Brent for December settlement rose 6 cents to $83.01 a barrel on the London-based ICE Futures Europe exchange after earlier falling as much as 1.1 percent. Volume was 10 percent below the 100-day average. The European benchmark crude traded at a $4.84 premium to WTI. The spread closed at $4.27 yesterday, the narrowest since Oct. 22.
“We couldn’t maintain the strength,” said Kyle Cooper, director of commodities research at IAF Advisors in Houston. “The market is probably going to remain weak for a while. A stronger dollar usually correlates to lower commodity prices, and it’s certainly true in the case of petroleum.”
Gasoline futures climbed 2.1 percent to $2.1311 a gallon in New York. Prices tumbled to the lowest since 2010 earlier this week.
Demand for crude from the Organization of Petroleum Exporting Countries may fall to a 14-year low of 28.2 million barrels a day in 2017, according to the group’s annual World Oil Outlook. That’s a cut of 600,000 a day from last year’s report and 800,000 below the amount required this year.
The group’s members face mounting competition in the U.S., where technological breakthroughs, hydraulic fracturing and horizontal drilling, have caused a surge in domestic production. Oil prices slumped into a bear market last month amid speculation OPEC won’t do enough to tackle a glut when it meets on Nov. 27 to discuss output.
“OPEC reducing production is important now to stabilize the price,” said Carl Larry, a Houston-based director of oil and gas at Frost & Sullivan. “We are producing more and consuming less.”

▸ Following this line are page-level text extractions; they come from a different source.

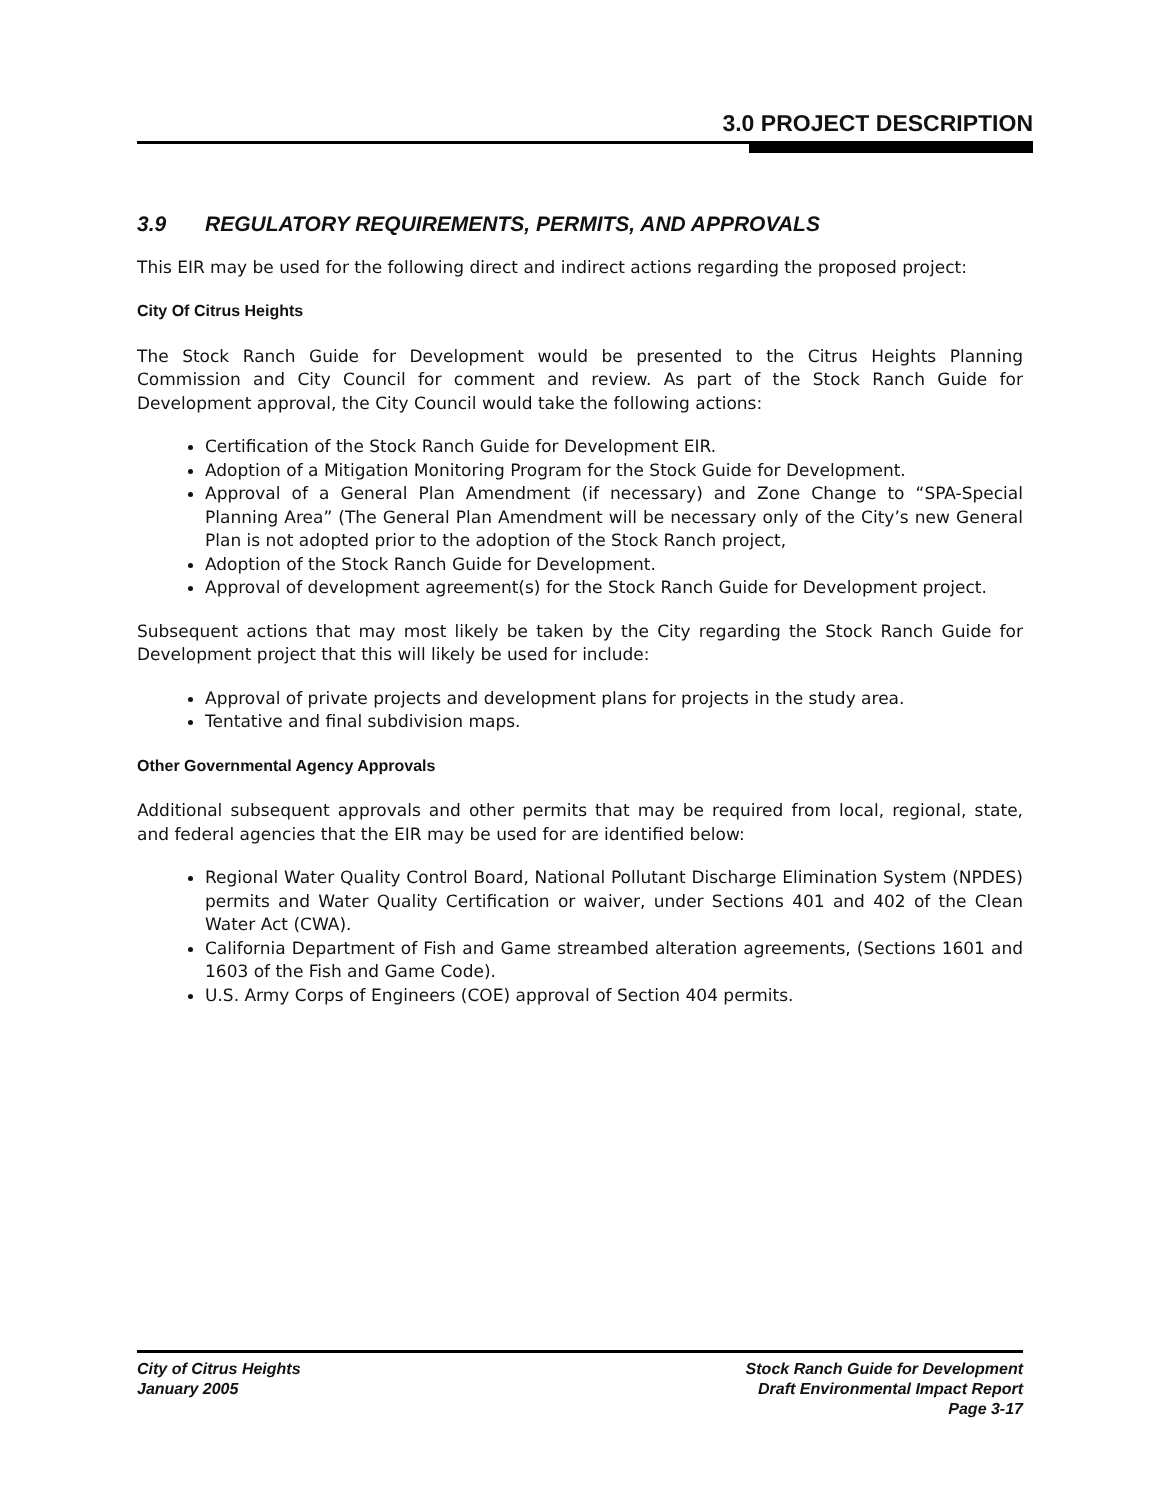3.0 PROJECT DESCRIPTION
3.9 REGULATORY REQUIREMENTS, PERMITS, AND APPROVALS
This EIR may be used for the following direct and indirect actions regarding the proposed project:
City Of Citrus Heights
The Stock Ranch Guide for Development would be presented to the Citrus Heights Planning Commission and City Council for comment and review. As part of the Stock Ranch Guide for Development approval, the City Council would take the following actions:
Certification of the Stock Ranch Guide for Development EIR.
Adoption of a Mitigation Monitoring Program for the Stock Guide for Development.
Approval of a General Plan Amendment (if necessary) and Zone Change to “SPA-Special Planning Area” (The General Plan Amendment will be necessary only of the City’s new General Plan is not adopted prior to the adoption of the Stock Ranch project,
Adoption of the Stock Ranch Guide for Development.
Approval of development agreement(s) for the Stock Ranch Guide for Development project.
Subsequent actions that may most likely be taken by the City regarding the Stock Ranch Guide for Development project that this will likely be used for include:
Approval of private projects and development plans for projects in the study area.
Tentative and final subdivision maps.
Other Governmental Agency Approvals
Additional subsequent approvals and other permits that may be required from local, regional, state, and federal agencies that the EIR may be used for are identified below:
Regional Water Quality Control Board, National Pollutant Discharge Elimination System (NPDES) permits and Water Quality Certification or waiver, under Sections 401 and 402 of the Clean Water Act (CWA).
California Department of Fish and Game streambed alteration agreements, (Sections 1601 and 1603 of the Fish and Game Code).
U.S. Army Corps of Engineers (COE) approval of Section 404 permits.
City of Citrus Heights
January 2005
Stock Ranch Guide for Development
Draft Environmental Impact Report
Page 3-17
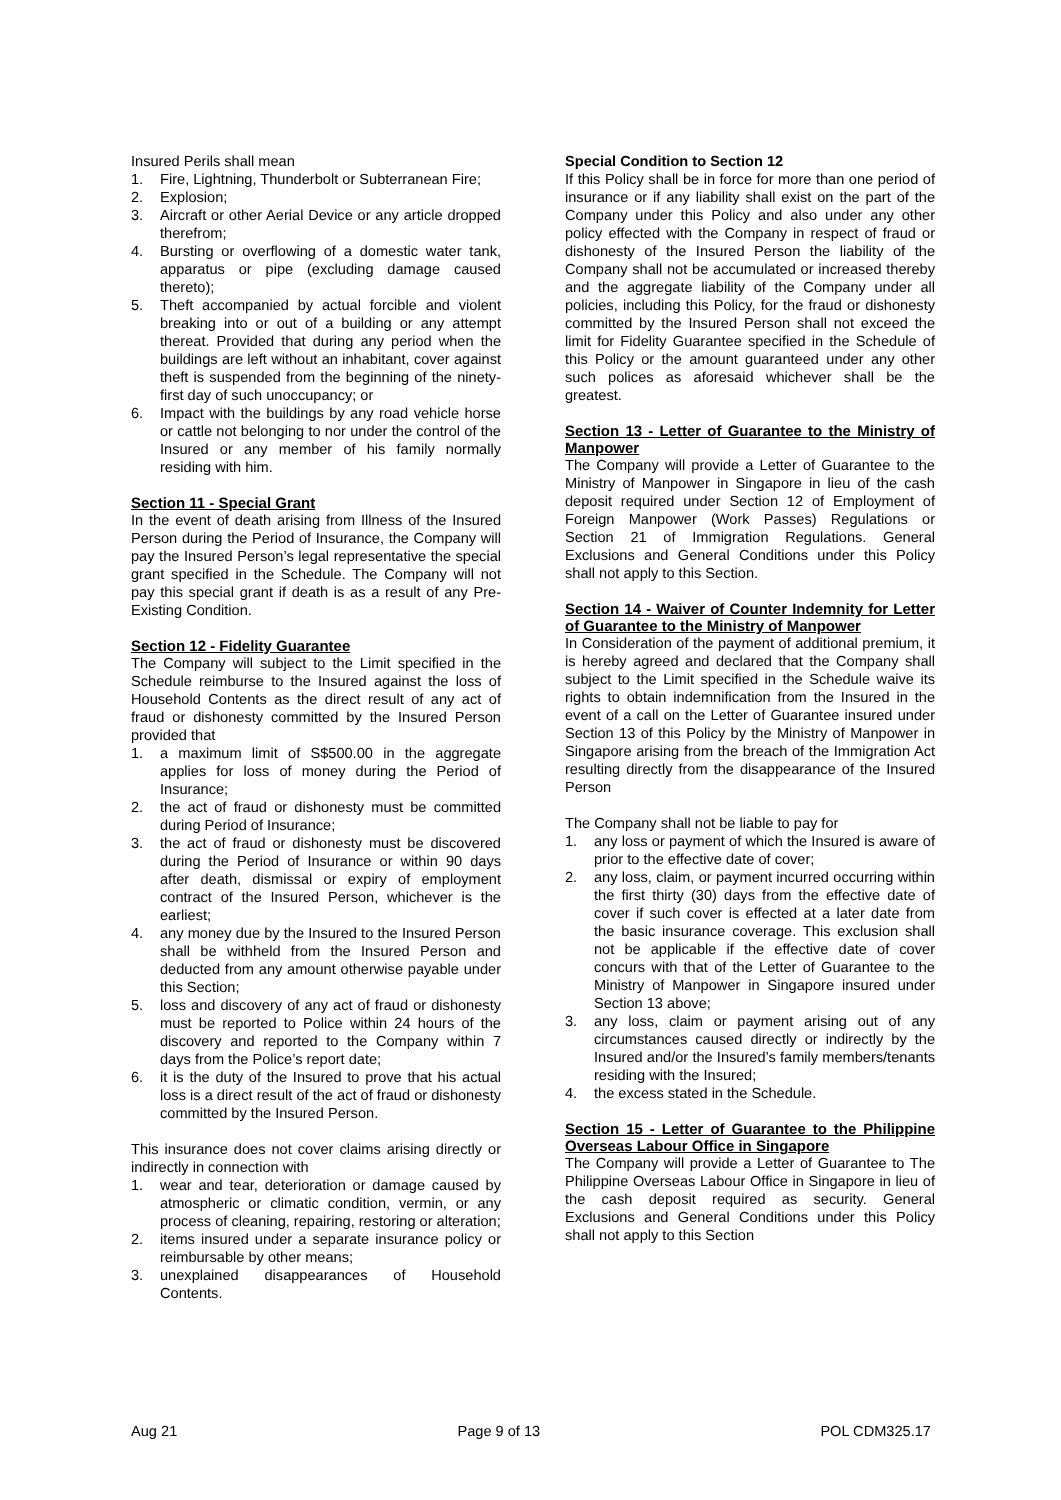Insured Perils shall mean
1. Fire, Lightning, Thunderbolt or Subterranean Fire;
2. Explosion;
3. Aircraft or other Aerial Device or any article dropped therefrom;
4. Bursting or overflowing of a domestic water tank, apparatus or pipe (excluding damage caused thereto);
5. Theft accompanied by actual forcible and violent breaking into or out of a building or any attempt thereat. Provided that during any period when the buildings are left without an inhabitant, cover against theft is suspended from the beginning of the ninety-first day of such unoccupancy; or
6. Impact with the buildings by any road vehicle horse or cattle not belonging to nor under the control of the Insured or any member of his family normally residing with him.
Section 11 - Special Grant
In the event of death arising from Illness of the Insured Person during the Period of Insurance, the Company will pay the Insured Person’s legal representative the special grant specified in the Schedule. The Company will not pay this special grant if death is as a result of any Pre-Existing Condition.
Section 12 - Fidelity Guarantee
The Company will subject to the Limit specified in the Schedule reimburse to the Insured against the loss of Household Contents as the direct result of any act of fraud or dishonesty committed by the Insured Person provided that
1. a maximum limit of S$500.00 in the aggregate applies for loss of money during the Period of Insurance;
2. the act of fraud or dishonesty must be committed during Period of Insurance;
3. the act of fraud or dishonesty must be discovered during the Period of Insurance or within 90 days after death, dismissal or expiry of employment contract of the Insured Person, whichever is the earliest;
4. any money due by the Insured to the Insured Person shall be withheld from the Insured Person and deducted from any amount otherwise payable under this Section;
5. loss and discovery of any act of fraud or dishonesty must be reported to Police within 24 hours of the discovery and reported to the Company within 7 days from the Police’s report date;
6. it is the duty of the Insured to prove that his actual loss is a direct result of the act of fraud or dishonesty committed by the Insured Person.
This insurance does not cover claims arising directly or indirectly in connection with
1. wear and tear, deterioration or damage caused by atmospheric or climatic condition, vermin, or any process of cleaning, repairing, restoring or alteration;
2. items insured under a separate insurance policy or reimbursable by other means;
3. unexplained disappearances of Household Contents.
Special Condition to Section 12
If this Policy shall be in force for more than one period of insurance or if any liability shall exist on the part of the Company under this Policy and also under any other policy effected with the Company in respect of fraud or dishonesty of the Insured Person the liability of the Company shall not be accumulated or increased thereby and the aggregate liability of the Company under all policies, including this Policy, for the fraud or dishonesty committed by the Insured Person shall not exceed the limit for Fidelity Guarantee specified in the Schedule of this Policy or the amount guaranteed under any other such polices as aforesaid whichever shall be the greatest.
Section 13 - Letter of Guarantee to the Ministry of Manpower
The Company will provide a Letter of Guarantee to the Ministry of Manpower in Singapore in lieu of the cash deposit required under Section 12 of Employment of Foreign Manpower (Work Passes) Regulations or Section 21 of Immigration Regulations. General Exclusions and General Conditions under this Policy shall not apply to this Section.
Section 14 - Waiver of Counter Indemnity for Letter of Guarantee to the Ministry of Manpower
In Consideration of the payment of additional premium, it is hereby agreed and declared that the Company shall subject to the Limit specified in the Schedule waive its rights to obtain indemnification from the Insured in the event of a call on the Letter of Guarantee insured under Section 13 of this Policy by the Ministry of Manpower in Singapore arising from the breach of the Immigration Act resulting directly from the disappearance of the Insured Person
The Company shall not be liable to pay for
1. any loss or payment of which the Insured is aware of prior to the effective date of cover;
2. any loss, claim, or payment incurred occurring within the first thirty (30) days from the effective date of cover if such cover is effected at a later date from the basic insurance coverage. This exclusion shall not be applicable if the effective date of cover concurs with that of the Letter of Guarantee to the Ministry of Manpower in Singapore insured under Section 13 above;
3. any loss, claim or payment arising out of any circumstances caused directly or indirectly by the Insured and/or the Insured’s family members/tenants residing with the Insured;
4. the excess stated in the Schedule.
Section 15 - Letter of Guarantee to the Philippine Overseas Labour Office in Singapore
The Company will provide a Letter of Guarantee to The Philippine Overseas Labour Office in Singapore in lieu of the cash deposit required as security. General Exclusions and General Conditions under this Policy shall not apply to this Section
Aug 21 Page 9 of 13 POL CDM325.17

Libya’s Sharara field was shut as a precaution after gunmen stormed the on-site production compound, Mansur Abdallah, director of oil movement at the Zawiya refinery and oil port, said in a telephone interview. While it has a similar capacity to the Waha field in central Libya, Sharara is the nation’s largest producer, with an output of 290,000 barrels a day before the latest shutdown, Abdallah said.
Crude stockpiles in the U.S., the world’s biggest oil consumer, increased by 460,000 barrels to 380.2 million in the week ended Oct. 31, according to Energy Information Administration estimates.
Draghi told reporters at a press conference in Frankfurt that policy makers are unanimous in their commitment to expand stimulus if needed as he signaled officials may cut growth forecasts next month.